**BRIEF**
Up to and including the line with "left wrist: (814, 782)", output the records exactly as they appear.

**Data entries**
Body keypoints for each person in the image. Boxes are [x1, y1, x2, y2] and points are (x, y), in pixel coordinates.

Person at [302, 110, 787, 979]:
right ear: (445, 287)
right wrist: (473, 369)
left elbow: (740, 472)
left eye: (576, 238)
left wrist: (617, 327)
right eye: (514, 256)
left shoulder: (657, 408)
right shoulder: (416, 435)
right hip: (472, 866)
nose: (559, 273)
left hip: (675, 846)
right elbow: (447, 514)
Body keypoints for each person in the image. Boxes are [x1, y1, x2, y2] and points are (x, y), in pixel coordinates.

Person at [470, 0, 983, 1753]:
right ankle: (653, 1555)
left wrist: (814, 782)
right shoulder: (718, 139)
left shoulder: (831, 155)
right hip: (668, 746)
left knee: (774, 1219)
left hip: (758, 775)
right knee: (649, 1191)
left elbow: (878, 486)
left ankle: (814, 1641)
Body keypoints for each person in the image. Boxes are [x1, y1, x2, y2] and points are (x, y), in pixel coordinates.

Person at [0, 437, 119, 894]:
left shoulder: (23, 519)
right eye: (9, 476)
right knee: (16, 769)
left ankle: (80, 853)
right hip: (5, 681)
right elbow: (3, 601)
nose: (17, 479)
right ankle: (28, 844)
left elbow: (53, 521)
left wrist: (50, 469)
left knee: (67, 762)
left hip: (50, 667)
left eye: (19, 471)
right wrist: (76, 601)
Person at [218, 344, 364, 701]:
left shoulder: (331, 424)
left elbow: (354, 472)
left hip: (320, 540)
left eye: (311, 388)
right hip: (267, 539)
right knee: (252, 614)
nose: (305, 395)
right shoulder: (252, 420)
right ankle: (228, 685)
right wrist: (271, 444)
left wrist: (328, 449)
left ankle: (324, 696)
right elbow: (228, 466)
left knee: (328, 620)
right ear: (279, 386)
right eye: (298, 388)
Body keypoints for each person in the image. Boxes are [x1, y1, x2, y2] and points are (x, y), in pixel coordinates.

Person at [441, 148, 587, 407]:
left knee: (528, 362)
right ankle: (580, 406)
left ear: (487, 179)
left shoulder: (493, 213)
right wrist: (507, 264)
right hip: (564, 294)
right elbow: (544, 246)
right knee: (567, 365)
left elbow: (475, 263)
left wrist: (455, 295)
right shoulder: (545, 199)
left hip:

**ANSWER AREA**
Body keypoints for each person in the image. Boxes are [x1, y1, x2, y2] and points are (x, y), in pixel coordinates.

Person at [302, 110, 787, 979]:
right ear: (445, 287)
right wrist: (473, 369)
left elbow: (740, 472)
left eye: (576, 238)
left wrist: (617, 327)
right eye: (514, 256)
left shoulder: (657, 408)
right shoulder: (416, 435)
right hip: (472, 866)
nose: (559, 273)
left hip: (675, 846)
right elbow: (447, 514)
Body keypoints for each person in the image. Boxes are [x1, y1, x2, y2] and points are (x, y), in pixel coordinates.

Person at [470, 0, 983, 1753]:
right ankle: (653, 1555)
left wrist: (814, 782)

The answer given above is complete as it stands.